NEO Targets for Biological In Situ Resource Utilization

Monday, 15 December 2014
Joseph M Grace, NASA Ames Research Center, Education Associates Program, Moffett Field, CA, United States, Sebastian M. Ernst, Deep Space Industries, Mountain View, CA, United States, Jesica Urbina Navarrete, University of California Santa Cruz, Santa Cruz, CA, United States and Diana Gentry, NASA Ames Research Center, Biospheric Science Branch, Moffett Field, CA, United States
We are investigating a mission architecture concept for low-cost pre-processing of materials on long synodic period asteroids using bioengineered microbes delivered by small spacecraft.

Space exploration opportunities, particularly those requiring a human presence, are sharply constrained by the high cost of launching resources such as fuel, construction materials, oxygen, water, and foodstuffs. Near-Earth asteroids (NEAs) have been proposed for supporting a human space presence. However, the combination of high initial investment requirements, delayed potential return, and uncertainty in resource payoff currently prevents their effective utilization.
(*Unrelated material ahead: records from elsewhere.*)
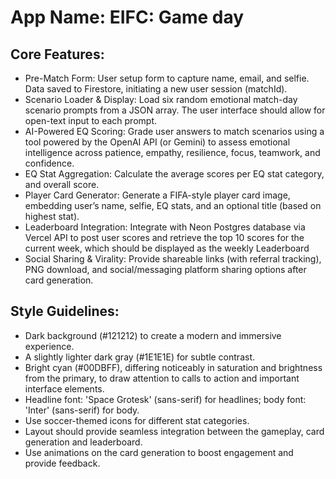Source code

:# **App Name**: EIFC: Game day

## Core Features:

- Pre-Match Form: User setup form to capture name, email, and selfie. Data saved to Firestore, initiating a new user session (matchId).
- Scenario Loader & Display: Load six random emotional match-day scenario prompts from a JSON array. The user interface should allow for open-text input to each prompt.
- AI-Powered EQ Scoring: Grade user answers to match scenarios using a tool powered by the OpenAI API (or Gemini) to assess emotional intelligence across patience, empathy, resilience, focus, teamwork, and confidence.
- EQ Stat Aggregation: Calculate the average scores per EQ stat category, and overall score.
- Player Card Generator: Generate a FIFA-style player card image, embedding user’s name, selfie, EQ stats, and an optional title (based on highest stat).
- Leaderboard Integration: Integrate with Neon Postgres database via Vercel API to post user scores and retrieve the top 10 scores for the current week, which should be displayed as the weekly Leaderboard
- Social Sharing & Virality: Provide shareable links (with referral tracking), PNG download, and social/messaging platform sharing options after card generation.

## Style Guidelines:

- Dark background (#121212) to create a modern and immersive experience.
- A slightly lighter dark gray (#1E1E1E) for subtle contrast.
- Bright cyan (#00DBFF), differing noticeably in saturation and brightness from the primary, to draw attention to calls to action and important interface elements.
- Headline font: 'Space Grotesk' (sans-serif) for headlines; body font: 'Inter' (sans-serif) for body.
- Use soccer-themed icons for different stat categories.
- Layout should provide seamless integration between the gameplay, card generation and leaderboard.
- Use animations on the card generation to boost engagement and provide feedback.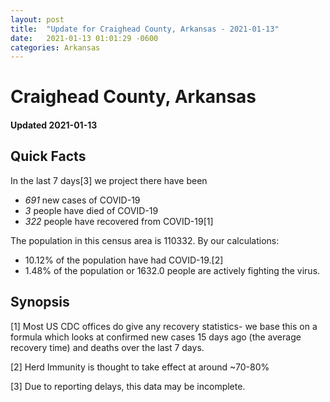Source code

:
 ```yaml
---
layout: post
title:  "Update for Craighead County, Arkansas - 2021-01-13"
date:   2021-01-13 01:01:29 -0600
categories: Arkansas
---
```


# Craighead County, Arkansas
#### Updated 2021-01-13

## Quick Facts

In the last 7 days[3] we project there have been
- *691* new cases of COVID-19
- *3* people have died of COVID-19
- *322* people have recovered from COVID-19[1]

The population in this census area is 110332. By our calculations:
- 10.12% of the population have had COVID-19.[2]
- 1.48% of the population or 1632.0 people are actively fighting the virus.

## Synopsis




[1] Most US CDC offices do give any recovery statistics- we base this on a formula which looks at confirmed new cases
15 days ago (the average recovery time) and deaths over the last 7 days.

[2] Herd Immunity is thought to take effect at around ~70-80%

[3] Due to reporting delays, this data may be incomplete.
Biomining is the process in which microorganisms perform useful material reduction, sequestration or separation. It is commonly used in terrestrial copper extraction. Compared to physical and chemical methods of extraction it is slow, but very low cost, thus rendering economical even very poor ores. These advantages are potentially extensible to asteroid in situ resource utilization (ISRU).
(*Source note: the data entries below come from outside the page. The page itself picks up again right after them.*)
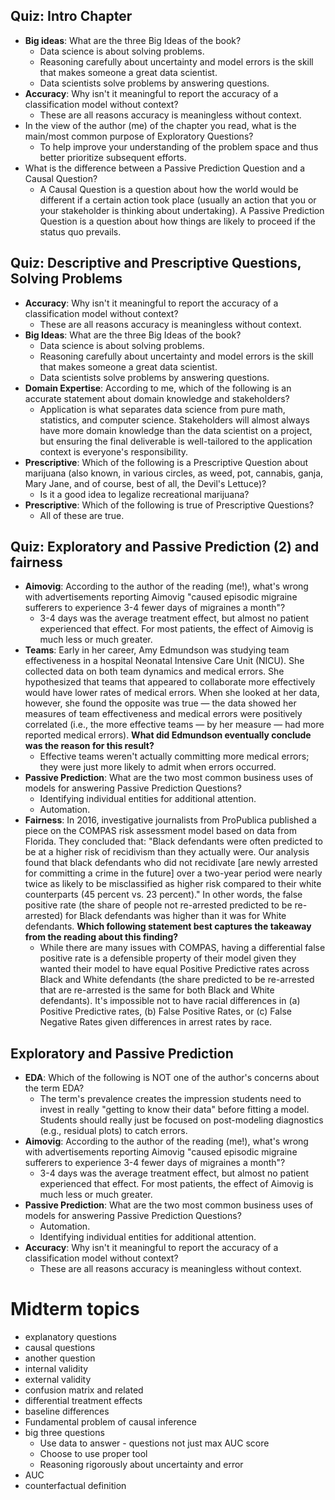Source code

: ## Quiz: Intro Chapter
- **Big ideas**: What are the three Big Ideas of the book?
    - Data science is about solving problems.
    - Reasoning carefully about uncertainty and model errors is the skill that makes someone a great data scientist.
    - Data scientists solve problems by answering questions.
- **Accuracy**: Why isn't it meaningful to report the accuracy of a classification model without context?
    - These are all reasons accuracy is meaningless without context.
- In the view of the author (me) of the chapter you read, what is the main/most common purpose of Exploratory Questions?
    - To help improve your understanding of the problem space and thus better prioritize subsequent efforts.
- What is the difference between a Passive Prediction Question and a Causal Question?
    - A Causal Question is a question about how the world would be different if a certain action took place (usually an action that you or your stakeholder is thinking about undertaking). A Passive Prediction Question is a question about how things are likely to proceed if the status quo prevails.

## Quiz: Descriptive and Prescriptive Questions, Solving Problems
- **Accuracy**: Why isn't it meaningful to report the accuracy of a classification model without context?
    - These are all reasons accuracy is meaningless without context.
- **Big Ideas**: What are the three Big Ideas of the book?
    - Data science is about solving problems.
    - Reasoning carefully about uncertainty and model errors is the skill that makes someone a great data scientist.
    - Data scientists solve problems by answering questions.
- **Domain Expertise**: According to me, which of the following is an accurate statement about domain knowledge and stakeholders?
    - Application is what separates data science from pure math, statistics, and computer science. Stakeholders will almost always have more domain knowledge than the data scientist on a project, but ensuring the final deliverable is well-tailored to the application context is everyone's responsibility.
- **Prescriptive**: Which of the following is a Prescriptive Question about marijuana (also known, in various circles, as weed, pot, cannabis, ganja, Mary Jane, and of course, best of all, the Devil's Lettuce)?
    - Is it a good idea to legalize recreational marijuana?
- **Prescriptive**: Which of the following is true of Prescriptive Questions?
    - All of these are true.

## Quiz: Exploratory and Passive Prediction (2) and fairness
- **Aimovig**: According to the author of the reading (me!), what's wrong with advertisements reporting Aimovig "caused episodic migraine sufferers to experience 3-4 fewer days of migraines a month"?
    - 3-4 days was the average treatment effect, but almost no patient experienced that effect. For most patients, the effect of Aimovig is much less or much greater.
- **Teams**: Early in her career, Amy Edmundson was studying team effectiveness in a hospital Neonatal Intensive Care Unit (NICU). She collected data on both team dynamics and medical errors. She hypothesized that teams that appeared to collaborate more effectively would have lower rates of medical errors. When she looked at her data, however, she found the opposite was true — the data showed her measures of team effectiveness and medical errors were positively correlated (i.e., the more effective teams — by her measure — had more reported medical errors). **What did Edmundson eventually conclude was the reason for this result?**
    - Effective teams weren't actually committing more medical errors; they were just more likely to admit when errors occurred.
- **Passive Prediction**: What are the two most common business uses of models for answering Passive Prediction Questions?
    - Identifying individual entities for additional attention.
    - Automation.
- **Fairness**: In 2016, investigative journalists from ProPublica published a piece on the COMPAS risk assessment model based on data from Florida. They concluded that: "Black defendants were often predicted to be at a higher risk of recidivism than they actually were. Our analysis found that black defendants who did not recidivate [are newly arrested for committing a crime in the future] over a two-year period were nearly twice as likely to be misclassified as higher risk compared to their white counterparts (45 percent vs. 23 percent)." In other words, the false positive rate (the share of people not re-arrested predicted to be re-arrested) for Black defendants was higher than it was for White defendants. **Which following statement best captures the takeaway from the reading about this finding?**
    - While there are many issues with COMPAS, having a differential false positive rate is a defensible property of their model given they wanted their model to have equal Positive Predictive rates across Black and White defendants (the share predicted to be re-arrested that are re-arrested is the same for both Black and White defendants). It's impossible not to have racial differences in (a) Positive Predictive rates, (b) False Positive Rates, or (c) False Negative Rates given differences in arrest rates by race.

## Exploratory and Passive Prediction
- **EDA**: Which of the following is NOT one of the author's concerns about the term EDA?
    - The term's prevalence creates the impression students need to invest in really "getting to know their data" before fitting a model. Students should really just be focused on post-modeling diagnostics (e.g., residual plots) to catch errors.
- **Aimovig**: According to the author of the reading (me!), what's wrong with advertisements reporting Aimovig "caused episodic migraine sufferers to experience 3-4 fewer days of migraines a month"?
    - 3-4 days was the average treatment effect, but almost no patient experienced that effect. For most patients, the effect of Aimovig is much less or much greater.
- **Passive Prediction**: What are the two most common business uses of models for answering Passive Prediction Questions?
    - Automation.
    - Identifying individual entities for additional attention.
- **Accuracy**: Why isn't it meaningful to report the accuracy of a classification model without context?
    - These are all reasons accuracy is meaningless without context.


# Midterm topics
- explanatory questions
- causal questions
- another question
- internal validity
- external validity
- confusion matrix and related
- differential treatment effects
- baseline differences
- Fundamental problem of causal inference
- big three questions
    - Use data to answer - questions not just max AUC score
    - Choose to use proper tool
    - Reasoning rigorously about uncertainty and error
- AUC
- counterfactual definition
One of the first limiting factors for the use of biology in these environments is temperature. A survey of NEA data was conducted to identify those NEAs whose projected interior temperatures remained within both potential (-5 - 100 ºC) and preferred (15 - 45 ºC) ranges for the minimum projected time per synodic period without exceeding 100 ºC at any point. Approximately 2800 of the 11000 NEAs (25%) are predicted to remain within the potential range for at least 90 days, and 120 (1%) in the preferred range.
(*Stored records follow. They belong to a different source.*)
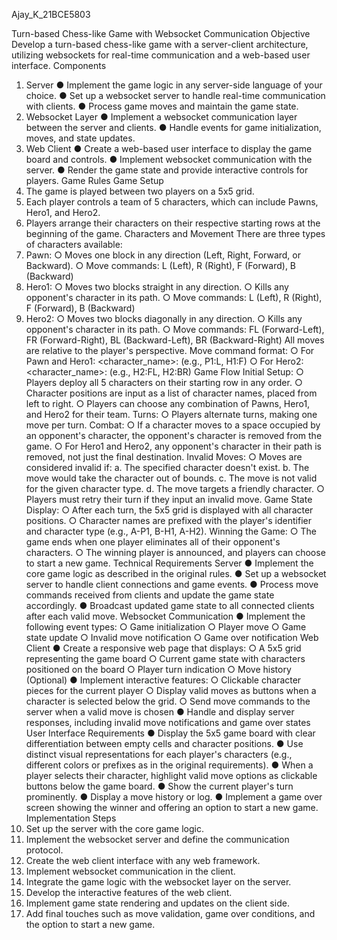 Ajay_K_21BCE5803

Turn-based Chess-like Game with Websocket
Communication
Objective
Develop a turn-based chess-like game with a server-client architecture, utilizing websockets for
real-time communication and a web-based user interface.
Components
1. Server
● Implement the game logic in any server-side language of your choice.
● Set up a websocket server to handle real-time communication with clients.
● Process game moves and maintain the game state.
2. Websocket Layer
● Implement a websocket communication layer between the server and clients.
● Handle events for game initialization, moves, and state updates.
3. Web Client
● Create a web-based user interface to display the game board and controls.
● Implement websocket communication with the server.
● Render the game state and provide interactive controls for players.
Game Rules
Game Setup
1. The game is played between two players on a 5x5 grid.
2. Each player controls a team of 5 characters, which can include Pawns, Hero1, and
Hero2.
3. Players arrange their characters on their respective starting rows at the beginning of the
game.
Characters and Movement
There are three types of characters available:
1. Pawn:
○ Moves one block in any direction (Left, Right, Forward, or Backward).
○ Move commands: L (Left), R (Right), F (Forward), B (Backward)
2. Hero1:
○ Moves two blocks straight in any direction.
○ Kills any opponent's character in its path.
○ Move commands: L (Left), R (Right), F (Forward), B (Backward)
3. Hero2:
○ Moves two blocks diagonally in any direction.
○ Kills any opponent's character in its path.
○ Move commands: FL (Forward-Left), FR (Forward-Right), BL (Backward-Left),
BR (Backward-Right)
All moves are relative to the player's perspective.
Move command format:
○ For Pawn and Hero1: <character_name>:<move> (e.g., P1:L, H1:F)
○ For Hero2: <character_name>:<move> (e.g., H2:FL, H2:BR)
Game Flow
Initial Setup:
○ Players deploy all 5 characters on their starting row in any order.
○ Character positions are input as a list of character names, placed from left to
right.
○ Players can choose any combination of Pawns, Hero1, and Hero2 for their team.
Turns:
○ Players alternate turns, making one move per turn.
Combat:
○ If a character moves to a space occupied by an opponent's character, the
opponent's character is removed from the game.
○ For Hero1 and Hero2, any opponent's character in their path is removed, not just
the final destination.
Invalid Moves:
○ Moves are considered invalid if: a. The specified character doesn't exist. b. The
move would take the character out of bounds. c. The move is not valid for the
given character type. d. The move targets a friendly character.
○ Players must retry their turn if they input an invalid move.
Game State Display:
○ After each turn, the 5x5 grid is displayed with all character positions.
○ Character names are prefixed with the player's identifier and character type (e.g.,
A-P1, B-H1, A-H2).
Winning the Game:
○ The game ends when one player eliminates all of their opponent's characters.
○ The winning player is announced, and players can choose to start a new game.
Technical Requirements
Server
● Implement the core game logic as described in the original rules.
● Set up a websocket server to handle client connections and game events.
● Process move commands received from clients and update the game state accordingly.
● Broadcast updated game state to all connected clients after each valid move.
Websocket Communication
● Implement the following event types:
○ Game initialization
○ Player move
○ Game state update
○ Invalid move notification
○ Game over notification
Web Client
● Create a responsive web page that displays:
○ A 5x5 grid representing the game board
○ Current game state with characters positioned on the board
○ Player turn indication
○ Move history (Optional)
● Implement interactive features:
○ Clickable character pieces for the current player
○ Display valid moves as buttons when a character is selected below the grid.
○ Send move commands to the server when a valid move is chosen
● Handle and display server responses, including invalid move notifications and game over
states
User Interface Requirements
● Display the 5x5 game board with clear differentiation between empty cells and character
positions.
● Use distinct visual representations for each player's characters (e.g., different colors or
prefixes as in the original requirements).
● When a player selects their character, highlight valid move options as clickable buttons
below the game board.
● Show the current player's turn prominently.
● Display a move history or log.
● Implement a game over screen showing the winner and offering an option to start a new
game.
Implementation Steps
1. Set up the server with the core game logic.
2. Implement the websocket server and define the communication protocol.
3. Create the web client interface with any web framework.
4. Implement websocket communication in the client.
5. Integrate the game logic with the websocket layer on the server.
6. Develop the interactive features of the web client.
7. Implement game state rendering and updates on the client side.
8. Add final touches such as move validation, game over conditions, and the option to start
a new game.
A second major factor is water availability and stability. We have evaluated a design for a small-spacecraft-based injector which forces low-temperature fluid into the NEA interior, creating potentially habitable microniches. The fluid contains microbes genetically engineered to accelerate the degradation rates of a desired fraction of the native resources, allowing for more efficient material extraction upon a subsequent encounter.